What if you could develop eyes like photographic negatives, see what images from your life remain scrap-booked inside when there is no more light or darkness, no more day or night, nothing more to see?

Eight years ago today, I closed my father’s eyes and kissed him for the last time. I sometimes wonder what the last thing he saw was, if it was real or imagined, color or black and white, past or present.

If we could develop eyes, it would be like walking through the quiet halls of an art museum at night, after all the crowds are gone and the lights are dimmed, except for the small lamps above each frame, casting soft light on memories (some vivid, some faded).

In my father’s eyes, however, the museum is a small bodega in Brooklyn, the narrow aisles crowded with people from the barrio—a voice calling out “¿Que numero salio?”—as they slowly make their way to the vianda aisle where my father spent long hours stacking platanosmalanga, and batata into wooden bins, or weighing them on a hanging scale, all eyes on the spinning needle. This is where his Mona Lisa now hangs, 

a picture of my father as a young man in Cuba, a Sunday afternoon on the farm, the sugarcane cut and railed away. What draws the crowd is not the contrast of light and shadow on his shirt, or the way the man and woman stand behind him like mourners at a grave, or the rolled cigarette between his fingers that hid a time bomb in his lung. What draws the crowd is his smile,

so pure and simple, triggered by who-knows-what, because my father was known as a serious man–un hombre serio–so whenever you saw him smile, it was a pleasant surprise, even heart warming, like a child seeing the moon in daylight for the first time.

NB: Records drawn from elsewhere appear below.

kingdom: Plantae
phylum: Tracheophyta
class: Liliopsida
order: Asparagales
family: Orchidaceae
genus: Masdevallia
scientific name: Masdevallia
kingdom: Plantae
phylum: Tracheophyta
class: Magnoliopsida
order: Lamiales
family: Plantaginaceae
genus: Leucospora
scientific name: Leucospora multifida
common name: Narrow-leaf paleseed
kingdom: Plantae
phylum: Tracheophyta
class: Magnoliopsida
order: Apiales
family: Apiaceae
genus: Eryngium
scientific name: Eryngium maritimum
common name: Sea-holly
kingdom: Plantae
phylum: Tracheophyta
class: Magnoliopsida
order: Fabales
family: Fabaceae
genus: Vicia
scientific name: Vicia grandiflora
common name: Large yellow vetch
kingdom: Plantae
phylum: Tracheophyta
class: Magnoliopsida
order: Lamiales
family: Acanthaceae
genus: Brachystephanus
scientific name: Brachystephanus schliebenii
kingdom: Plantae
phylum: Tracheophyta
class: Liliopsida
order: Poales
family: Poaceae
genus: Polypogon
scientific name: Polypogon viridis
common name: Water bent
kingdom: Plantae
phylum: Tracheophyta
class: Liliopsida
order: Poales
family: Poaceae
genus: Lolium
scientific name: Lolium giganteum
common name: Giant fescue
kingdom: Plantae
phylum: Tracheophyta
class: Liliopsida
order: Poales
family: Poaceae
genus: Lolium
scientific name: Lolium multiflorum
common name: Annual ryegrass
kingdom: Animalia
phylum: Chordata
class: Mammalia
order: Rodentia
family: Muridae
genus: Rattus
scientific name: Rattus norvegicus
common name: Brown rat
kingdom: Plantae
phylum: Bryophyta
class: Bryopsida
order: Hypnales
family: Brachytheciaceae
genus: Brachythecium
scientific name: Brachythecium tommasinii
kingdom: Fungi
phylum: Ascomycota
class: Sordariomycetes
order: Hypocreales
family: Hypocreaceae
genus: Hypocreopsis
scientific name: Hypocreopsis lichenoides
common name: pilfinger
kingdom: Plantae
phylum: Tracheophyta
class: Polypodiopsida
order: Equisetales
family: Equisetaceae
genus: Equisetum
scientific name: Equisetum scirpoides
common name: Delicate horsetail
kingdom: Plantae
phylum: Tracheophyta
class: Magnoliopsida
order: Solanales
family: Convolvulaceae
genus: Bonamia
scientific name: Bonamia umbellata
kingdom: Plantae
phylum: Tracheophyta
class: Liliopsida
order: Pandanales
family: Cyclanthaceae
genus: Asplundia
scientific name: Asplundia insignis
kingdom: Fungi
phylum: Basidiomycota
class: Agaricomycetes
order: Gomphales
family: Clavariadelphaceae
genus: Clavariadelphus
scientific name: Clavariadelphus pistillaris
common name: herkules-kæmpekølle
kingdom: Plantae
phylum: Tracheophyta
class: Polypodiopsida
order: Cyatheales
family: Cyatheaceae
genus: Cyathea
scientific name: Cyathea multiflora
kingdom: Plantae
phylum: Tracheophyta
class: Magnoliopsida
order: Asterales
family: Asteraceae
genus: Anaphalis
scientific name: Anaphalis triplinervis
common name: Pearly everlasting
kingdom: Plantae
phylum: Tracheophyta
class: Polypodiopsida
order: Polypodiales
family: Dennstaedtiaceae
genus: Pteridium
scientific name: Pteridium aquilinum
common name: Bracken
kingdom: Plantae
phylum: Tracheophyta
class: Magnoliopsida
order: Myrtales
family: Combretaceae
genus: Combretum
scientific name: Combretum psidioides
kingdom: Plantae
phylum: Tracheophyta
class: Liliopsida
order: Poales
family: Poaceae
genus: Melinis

If you could develop eyes like photographic negatives, what would you see in mine when the gaslight of my soul burns out? You won’t find portraits of me in front of a computer, replying to emails or posting to Facebook, or me in a meeting with people whose faces and names I’ve long forgotten, or me killing time at the airport until my delayed flight takes off. But you might see me today,

buried neck-deep in hot sand, eyes closed facing the sun, as my wife and kids sculpt a new body for me, bodybuilder or mermaid, and their laughter brings a smile to my face, just as an ocean wave washes over me, the cold Atlantic where my father’s ashes are buried, soaking through the sand to soothe my burning skin.